Single by Vampire Weekend

from the album Modern Vampires of the City
- A-side: "Diane Young"
- Released: March 19, 2013
- Genre: Indie pop; baroque pop;
- Length: 4:11
- Label: XL
- Composers: Rostam Batmanglij; Ezra Koenig;
- Lyricist: Ezra Koenig;
- Producers: Rostam Batmanglij; Ariel Rechtshaid;

Vampire Weekend singles chronology
| "Run" (2010) | "Diane Young" / "Step" (2013) | "Ya Hey" (2013) |

Lyric video
- "Step" on YouTube

= Step (Vampire Weekend song) =

"Step" is a song by American indie rock band Vampire Weekend. Written and composed by band members Ezra Koenig and Rostam Batmanglij and produced by Ariel Rechtshaid and Batmanglij, the song was released as the fourth and final single from the band's third studio album Modern Vampires of the City. The song was inspired by American hip hop group Souls of Mischief's song "Step to My Girl".

==Composition==
The lyrics and other elements of "Step" were inspired by the song "Step to My Girl" which was recorded as a demo by the Oakland-based hip-hop group Souls of Mischief. The hip-hop group was contacted by Vampire Weekend's legal team to sample and use one of the lines from "Step to My Girl". One of the members of Vampire Weekend also spoke directly to Souls of Mischief about the song's sample.

When Souls of Mischief member Tajai finally heard "Step" after it was completed, he expressed his approval stating that "it was so good; I was just happy we were able to be part of that."

The Souls of Mischief song "Step to My Girl" samples Grover Washington Jr.'s saxophone cover of Bread's 1973 single "Aubrey", therefore David Gates, founder of Bread and songwriter of "Aubrey", is credited as a songwriter of "Step". The song also contains lyrical references to the musician Jandek and the band Modest Mouse.

==Release==
"Step" was initially released as a double A-side single with "Diane Young" on March 18, 2013, with both songs being promoted as the lead singles taken from the band's third studio album Modern Vampires of the City. "Step" premiered with "Diane Young" on Zane Lowe's BBC Radio 1 show in the UK.

==Remix==
Vampire Weekend composed a remix of "Step", featuring guest verses from American rappers Danny Brown, Heems and Despot. The remix was released December 31, 2013.

==Commercial performance==
"Step" peaked at number 35 on the Billboard Alternative Songs chart. The single also reached number 170 in France.
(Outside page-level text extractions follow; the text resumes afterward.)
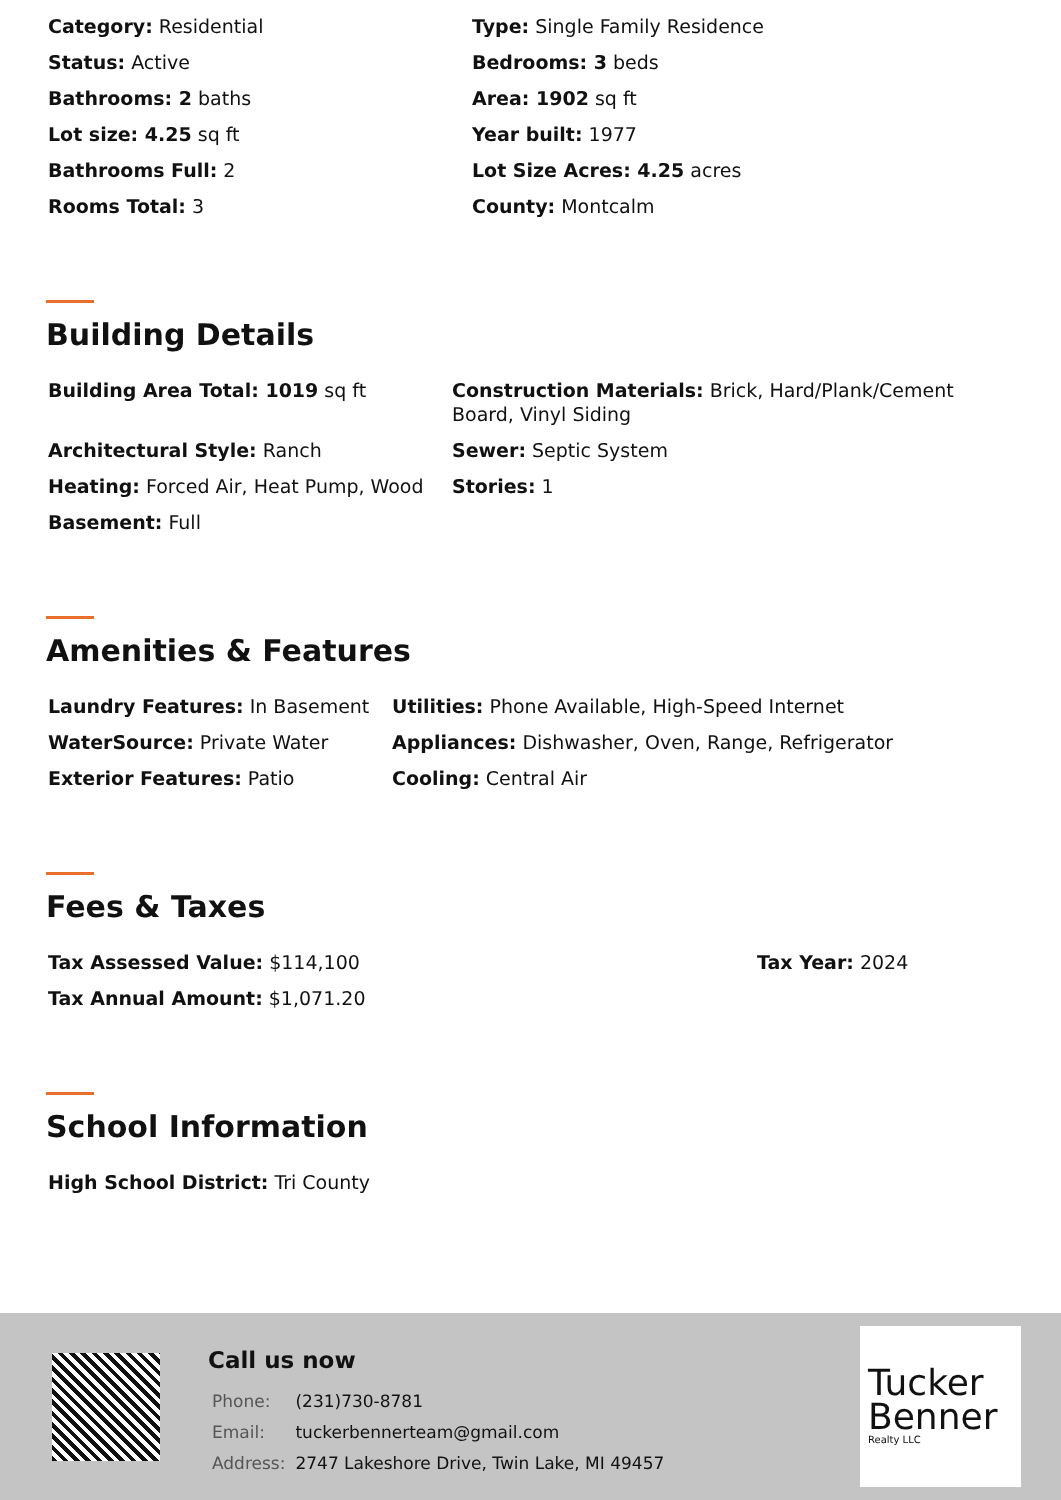| Category: Residential | Type: Single Family Residence |
| Status: Active | Bedrooms: 3 beds |
| Bathrooms: 2 baths | Area: 1902 sq ft |
| Lot size: 4.25 sq ft | Year built: 1977 |
| Bathrooms Full: 2 | Lot Size Acres: 4.25 acres |
| Rooms Total: 3 | County: Montcalm |
Building Details
| Building Area Total: 1019 sq ft | Construction Materials: Brick, Hard/Plank/Cement Board, Vinyl Siding |
| Architectural Style: Ranch | Sewer: Septic System |
| Heating: Forced Air, Heat Pump, Wood | Stories: 1 |
| Basement: Full | |
Amenities & Features
| Laundry Features: In Basement | Utilities: Phone Available, High-Speed Internet |
| WaterSource: Private Water | Appliances: Dishwasher, Oven, Range, Refrigerator |
| Exterior Features: Patio | Cooling: Central Air |
Fees & Taxes
| Tax Assessed Value: $114,100 | Tax Year: 2024 |
| Tax Annual Amount: $1,071.20 | |
School Information
| High School District: Tri County |
Call us now
| Phone: | (231)730-8781 |
| Email: | tuckerbennerteam@gmail.com |
| Address: | 2747 Lakeshore Drive, Twin Lake, MI 49457 |
Tucker
Benner
Realty LLC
It also peaked at number 54 on the Ultratip charts in the Flanders region of Belgium.

==Critical reception==
"Step" is widely regarded as one of the band's best songs. Paste and Far Out ranked the song number four and number eight, respectively, on their lists of the greatest Vampire Weekend songs.

==Music video==
The lyric video to "Step" was uploaded on March 18, 2013 on YouTube and VEVO. The background of the video shows various shots of New York City with the lyrics being shown over the top.

==Personnel==
Vampire Weekend
- Chris Baio – bass
- Rostam Batmanglij – piano, guitars, banjo, vocal harmonies and backing vocals, drum and synth programming, keyboards, shaker
- Ezra Koenig – lead vocals
- Chris Tomson – drums

Technical
- Rich Costey – mixing
- Chris Kasych – mix assistance, Pro Tools engineering
- Eric Isip – assistance
- Emily Lazar – mastering
- Joe LaPorta – mastering

==Charts==

| Chart (2013–2014) | Peak position |
|---|---|
| Belgium (Ultratip Bubbling Under Flanders) | 4 |
| France (SNEP) | 170 |
| Mexico Ingles Airplay (Billboard) | 45 |
| US Alternative Airplay (Billboard) | 35 |

==Certifications==

| Region | Certification | Certified units/sales |
| Canada (Music Canada) | Gold | 40,000^{‡} |
^{‡} Sales+streaming figures based on certification alone.